> INSTRUCTIONS TO FOLLOW
Without any pictures, print the lines below from the one that has "Raquel Dodge apela a Toffoli" through the one that has "כל הערוצים הכי מעודכנים במקום אחד", exactly and nothing else.

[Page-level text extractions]
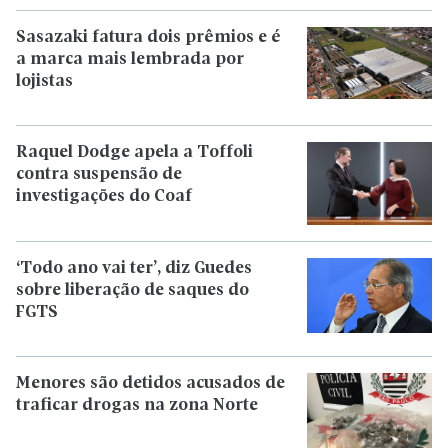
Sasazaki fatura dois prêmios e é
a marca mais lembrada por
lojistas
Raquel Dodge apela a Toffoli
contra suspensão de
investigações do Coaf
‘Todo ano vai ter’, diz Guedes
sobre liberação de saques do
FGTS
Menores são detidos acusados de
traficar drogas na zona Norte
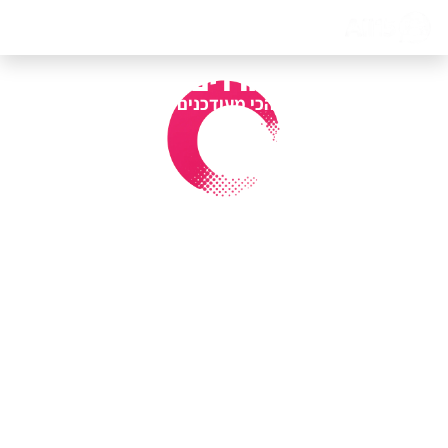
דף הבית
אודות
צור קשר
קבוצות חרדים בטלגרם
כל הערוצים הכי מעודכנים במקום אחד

* * *

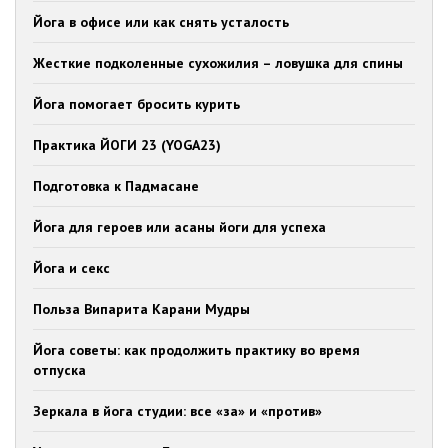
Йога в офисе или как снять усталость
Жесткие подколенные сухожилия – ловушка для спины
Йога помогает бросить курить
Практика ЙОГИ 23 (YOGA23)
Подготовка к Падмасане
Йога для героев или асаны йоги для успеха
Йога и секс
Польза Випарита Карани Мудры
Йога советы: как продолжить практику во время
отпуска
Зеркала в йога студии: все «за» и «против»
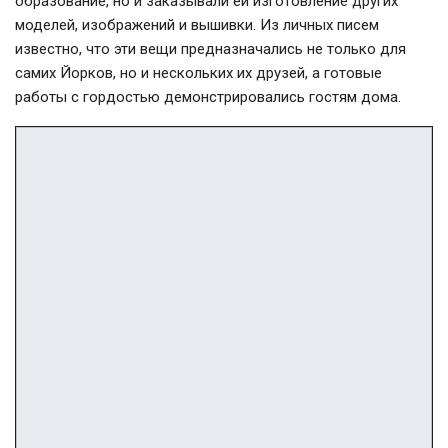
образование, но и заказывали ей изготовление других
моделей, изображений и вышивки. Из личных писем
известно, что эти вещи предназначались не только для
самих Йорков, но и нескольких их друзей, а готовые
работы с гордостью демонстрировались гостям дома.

* * *

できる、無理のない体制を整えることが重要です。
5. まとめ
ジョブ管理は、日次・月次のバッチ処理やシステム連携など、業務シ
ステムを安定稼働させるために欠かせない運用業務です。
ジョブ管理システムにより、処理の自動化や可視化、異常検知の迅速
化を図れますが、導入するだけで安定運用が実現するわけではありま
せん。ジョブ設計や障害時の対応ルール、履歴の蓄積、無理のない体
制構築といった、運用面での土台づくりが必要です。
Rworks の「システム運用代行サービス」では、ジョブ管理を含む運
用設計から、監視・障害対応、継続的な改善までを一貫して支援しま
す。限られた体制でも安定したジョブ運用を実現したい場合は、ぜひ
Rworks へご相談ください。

> RESULT
Raquel Dodge apela a Toffoli
contra suspensão de
investigações do Coaf
‘Todo ano vai ter’, diz Guedes
sobre liberação de saques do
FGTS
Menores são detidos acusados de
traficar drogas na zona Norte
דף הבית
אודות
צור קשר
קבוצות חרדים בטלגרם
כל הערוצים הכי מעודכנים במקום אחד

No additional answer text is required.